_TUS TAREAS_.
1 – Transcribe sin cambios el fragmento sobre el camp, desde “- La música” hasta “como Brenda Walsh)”.
2 – ¿Concuerdan con el fragmento sobre el camp estas afirmaciones? Responde sí o no a cada una y cita las palabras decisivas del texto.
(a) Monsiváis afirmó que el kitsch mexicano es tan honesto que duele.
(b) La lista incluye todas las temporadas de Los Simpson.
(c) La música disco figura en la lista por su era dorada, de 1977 a 1980.
3 – Escribe lo que sigue en el fragmento sobre el camp, a partir del último elemento de su lista.

### FRAGMENTO DEL TEXTO

El camp auténtico siempre será territorio de lo involuntario. Por eso México, con su tradición de melodramas, telenovelas y cantantes que murieron por amor (literal o metafóricamente), sigue siendo su capital no declarada. Como dijo Monsiváis: “El kitsch mexicano es tan honesto que duele”. Y en esa honestidad radica su grandeza. Mientras el mundo intenta fabricar camp desde la ironía, aquí sigue fluyendo, como la leche materna, sin necesidad de justificarse.
Lo que es camp (y lo celebra):
- Las películas de Pedro Infante donde el charro llora con el sombrero puesto
- Las portadas de los discos de Juan Gabriel, especialmente “Recuerdos II” (1984)
- Daniela Romo y Kate Bush as themselves
- Las telenovelas de los 90 donde la villana tenía acento argentino “por elegancia”
- La música disco en su era dorada (1977-1980), antes de que se volviera nostalgia
- Los poemas de Sylvia Plath cuando confundían dolor personal con mitología griega
- “Showgirls” de Paul Verhoeven, especialmente el acting de Elizabeth Berkley
- Las coreografías de Luis Miguel en los 80 y 90, donde el pop encontraba al ballet clásico
- Beverly Hills, 90210 (hasta la salida de Shannen Doherty como Brenda Walsh)
- El art déco en su versión mexicana (ej. El Monumento a la Revolución)
- El disco Mamacita del Mayab de Margie Bermejo, donde el kitsch alcanzaba categoría de arte sacro
- Las novelas de Nacho Padilla
- Los Tigres del Norte
- Carrie White
- Los dos Alfonsos: Dosal y Herrera
- Ratatouille
- Los Picapiedra y las primeras 12 temporadas de Los Simpson (dobladas al español latino)

######
### DATOS PROPORCIONADOS

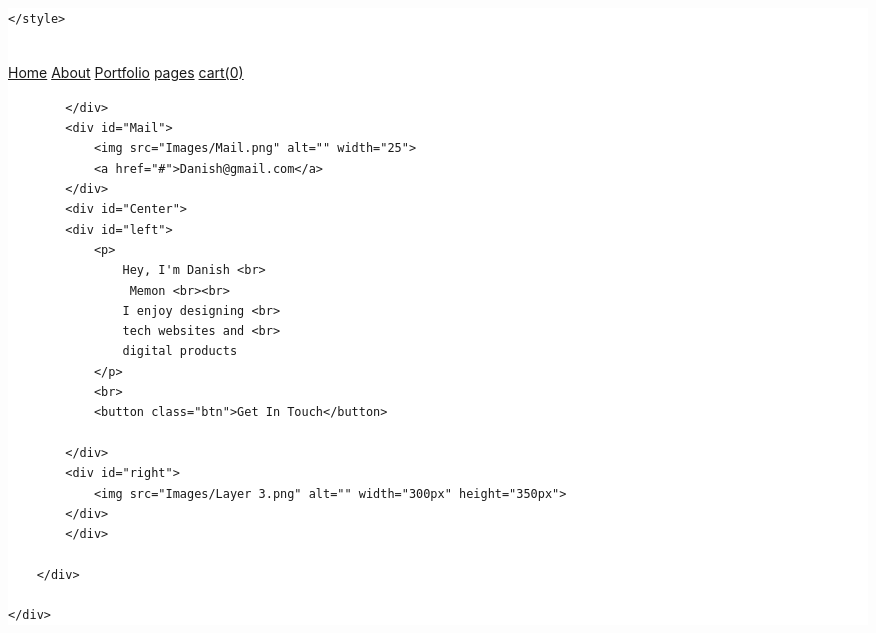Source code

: 

    </style>
</head>
<body>
    <div id="wrapper">
        <div id="top">
            <div id="logo">
            <img src="Images/You X.png" alt="">
            </div>
            <div id="nav">
                <a href="#">Home</a>
                <a href="#">About</a>
                <a href="#">Portfolio</a>
                <a href="#">pages</a>
                <a href="#">cart(0)</a>
                
            </div>
            <div id="Mail">
                <img src="Images/Mail.png" alt="" width="25">
                <a href="#">Danish@gmail.com</a>
            </div>
            <div id="Center">
            <div id="left"> 
                <p>
                    Hey, I'm Danish <br>
                     Memon <br><br>
                    I enjoy designing <br> 
                    tech websites and <br> 
                    digital products
                </p>
                <br>
                <button class="btn">Get In Touch</button>
                 
            </div>
            <div id="right">
                <img src="Images/Layer 3.png" alt="" width="300px" height="350px">
            </div>
            </div>
            
        </div>

    </div>
</body>
</html>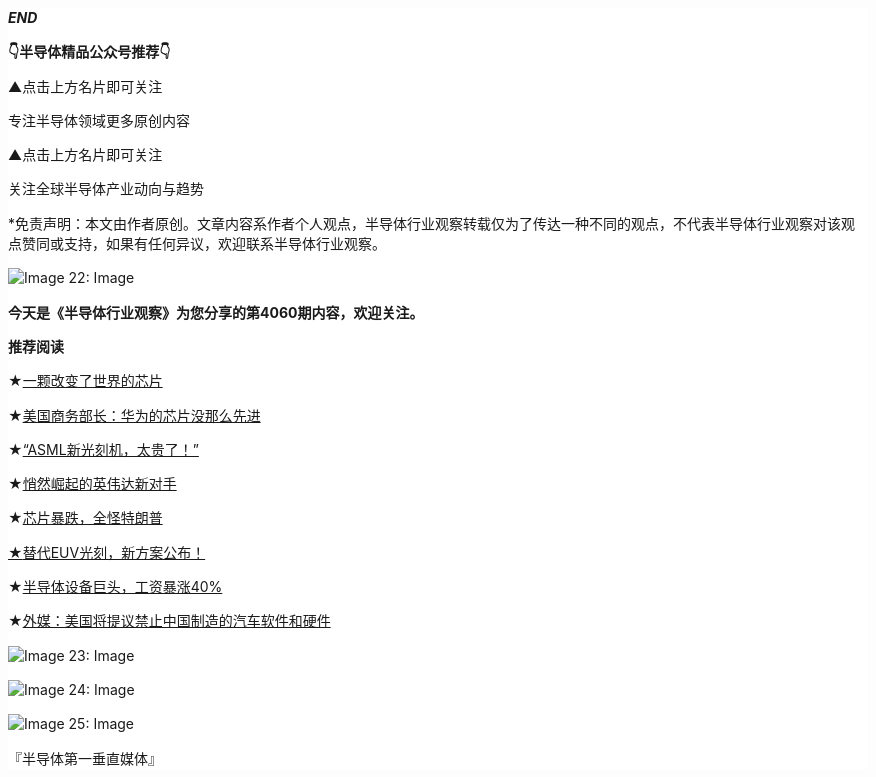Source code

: _**END**_

**👇半导体精品公众号推荐👇**

▲点击上方名片即可关注

专注半导体领域更多原创内容

▲点击上方名片即可关注

关注全球半导体产业动向与趋势

\*免责声明：本文由作者原创。文章内容系作者个人观点，半导体行业观察转载仅为了传达一种不同的观点，不代表半导体行业观察对该观点赞同或支持，如果有任何异议，欢迎联系半导体行业观察。

![Image 22: Image](https://mmbiz.qpic.cn/mmbiz_jpg/CB90MLwUv2dVQxuwN8gBNHd4YoTAibOUuDk7BHibzliciaibdYCIhf1mqRA2MmBiaTWaD5ibeicNlAFlNsibkd1f2pmeDOg/640?wx_fmt=jpeg&from=appmsg)

**今天是《半导体行业观察》为您分享的第4060期内容，欢迎关注。**

**推荐阅读**

★[一颗改变了世界的芯片](https://mp.weixin.qq.com/s?__biz=Mzg2NDgzNTQ4MA==&mid=2247732748&idx=1&sn=2ba19055f90ac8ab5512098d039ef391&chksm=ce6e4cfbf919c5eddc8b3af5a147990afc3c7227f59c332d15ed5f8b8a100a4dcb97f59d05d1&scene=21#wechat_redirect)

★[美国商务部长：华为的芯片没那么先进](https://mp.weixin.qq.com/s?__biz=Mzg2NDgzNTQ4MA==&mid=2247735441&idx=6&sn=786b62b5f4edbac37b66f91ff36d0f49&chksm=ce6e5a66f919d37052778a97f49442c77529699f08f3dcf599c99347dcf35da064528aab5222&scene=21#wechat_redirect)

★[“ASML新光刻机，太贵了！”](https://mp.weixin.qq.com/s?__biz=Mzg2NDgzNTQ4MA==&mid=2247738477&idx=1&sn=636a6387c4e83b7e47e6377aba07f8d4&chksm=ce6e269af919af8cc2bfddf1dff60566bfd0169eb1c31d97413c6f97abe8d307cda0b58cc795&scene=21#wechat_redirect)

★[悄然崛起的英伟达新对手](https://mp.weixin.qq.com/s?__biz=Mzg2NDgzNTQ4MA==&mid=2247741738&idx=1&sn=860c31832b6c6e03b152300b991be5f9&scene=21#wechat_redirect)

★[芯片暴跌，全怪特朗普](https://mp.weixin.qq.com/s?__biz=Mzg2NDgzNTQ4MA==&mid=2247746259&idx=1&sn=f9a5a82f84e598d0f2d8b8d2cb1d371e&chksm=ce6e0024f919893285b3069f01821e6bd47cb772c890cacf88874707e1576ecc3d7673290afb&scene=21#wechat_redirect)

[★](https://mp.weixin.qq.com/s?__biz=Mzg2NDgzNTQ4MA==&mid=2247709689&idx=2&sn=d77e02ac93f0b0e490744945d550f269&chksm=ce6eb10ef919381813abb86c6dee73b999b8c8ccbdeb9af8b47b7dde46b05e15e13be81cb704&token=1171908126&lang=zh_CN&scene=21#wechat_redirect)[替代EUV光刻，新方案公布！](https://mp.weixin.qq.com/s?__biz=Mzg2NDgzNTQ4MA==&mid=2247741646&idx=1&sn=aa71a43b134a613453f29ddc8cfdb32c&chksm=ce6e3239f919bb2f75efc5a7b90c48944655808f6fc901dd146eec31f73340cf1f663b31cced&scene=21#wechat_redirect)

★[半导体设备巨头，工资暴涨40%](https://mp.weixin.qq.com/s?__biz=Mzg2NDgzNTQ4MA==&mid=2247723271&idx=7&sn=1e4f5124fa7d3f029e4c212823633e1e&scene=21#wechat_redirect)

★[外媒：美国将提议禁止中国制造的汽车软件和硬件](https://mp.weixin.qq.com/s?__biz=Mzg2NDgzNTQ4MA==&mid=2247756729&idx=8&sn=7763455e2146a96c6c5945c7092c9c90&scene=21#wechat_redirect)

![Image 23: Image](https://mmbiz.qpic.cn/mmbiz_gif/CB90MLwUv2dVQxuwN8gBNHd4YoTAibOUu1TXpDFVTuWPIxHJktS4KxvLHbBdANu82pWXFucbIVric6M3Cn7WuJQA/640?wx_fmt=gif&from=appmsg)

![Image 24: Image](https://mmbiz.qpic.cn/mmbiz_gif/CB90MLwUv2dVQxuwN8gBNHd4YoTAibOUuCG4MLz2oyuIZMqcgS0cC9tfaiavhootjOTmg6loyqbjb1EHlNxsKgtw/640?wx_fmt=gif&from=appmsg)

![Image 25: Image](https://mmbiz.qpic.cn/mmbiz_jpg/CB90MLwUv2dVQxuwN8gBNHd4YoTAibOUuoAoO1fpqEjmy1OPQpiagH2XnYgibDaXTwibchog92XXY3z0AUt5m6klGw/640?wx_fmt=jpeg&from=appmsg)

『半导体第一垂直媒体』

######

_RESPUESTAS_.
1 –
- La música disco en su era dorada (1977-1980), antes de que se volviera nostalgia
- Los poemas de Sylvia Plath cuando confundían dolor personal con mitología griega
- “Showgirls” de Paul Verhoeven, especialmente el acting de Elizabeth Berkley
- Las coreografías de Luis Miguel en los 80 y 90, donde el pop encontraba al ballet clásico
- Beverly Hills, 90210 (hasta la salida de Shannen Doherty como Brenda Walsh)

2 –
(a) Sí: “Como dijo Monsiváis: “El kitsch mexicano es tan honesto que duele””.
(b) No: “las primeras 12 temporadas de Los Simpson (dobladas al español latino)”.
(c) Sí: “La música disco en su era dorada (1977-1980)”.

3 –
- Lana del Rey
- Pedro Pascal en cualquier forma, siempre y cuando use bigote.
Lo que pretende ser camp (y falla):
- Cualquier reggaetón que use “ironía” como excusa para malas producciones
- Las películas de Quentin Tarantino posteriores a “Kill Bill” (demasiado autoconscientes)
- Los hipsters de la colonia Condesa que coleccionan vinilos “por el aesthetic”
- Rosalía. ¡Chica queee diiiceeeeessss!
- Will Smith
- José José después de 1990.
- La Banda el Recodo
- Bad Bunny (más en su faceta de movie star)
- Gloria Trevi en cualquiera de sus formas y acepciones.
- El Multiverso Marvel
- Altagracia Gómez
- Anahí
- Las novelas de Jorge Volpi (excepto No será la tierra)
- El Palacio de Hierro y sus campañas
- Carrie Bradshaw
- The Weeknd
El camp, al final, sigue siendo lo que era: un guiño cósmico a la seriedad del arte. Y México, sin proponérselo, sigue siendo su mejor alumno.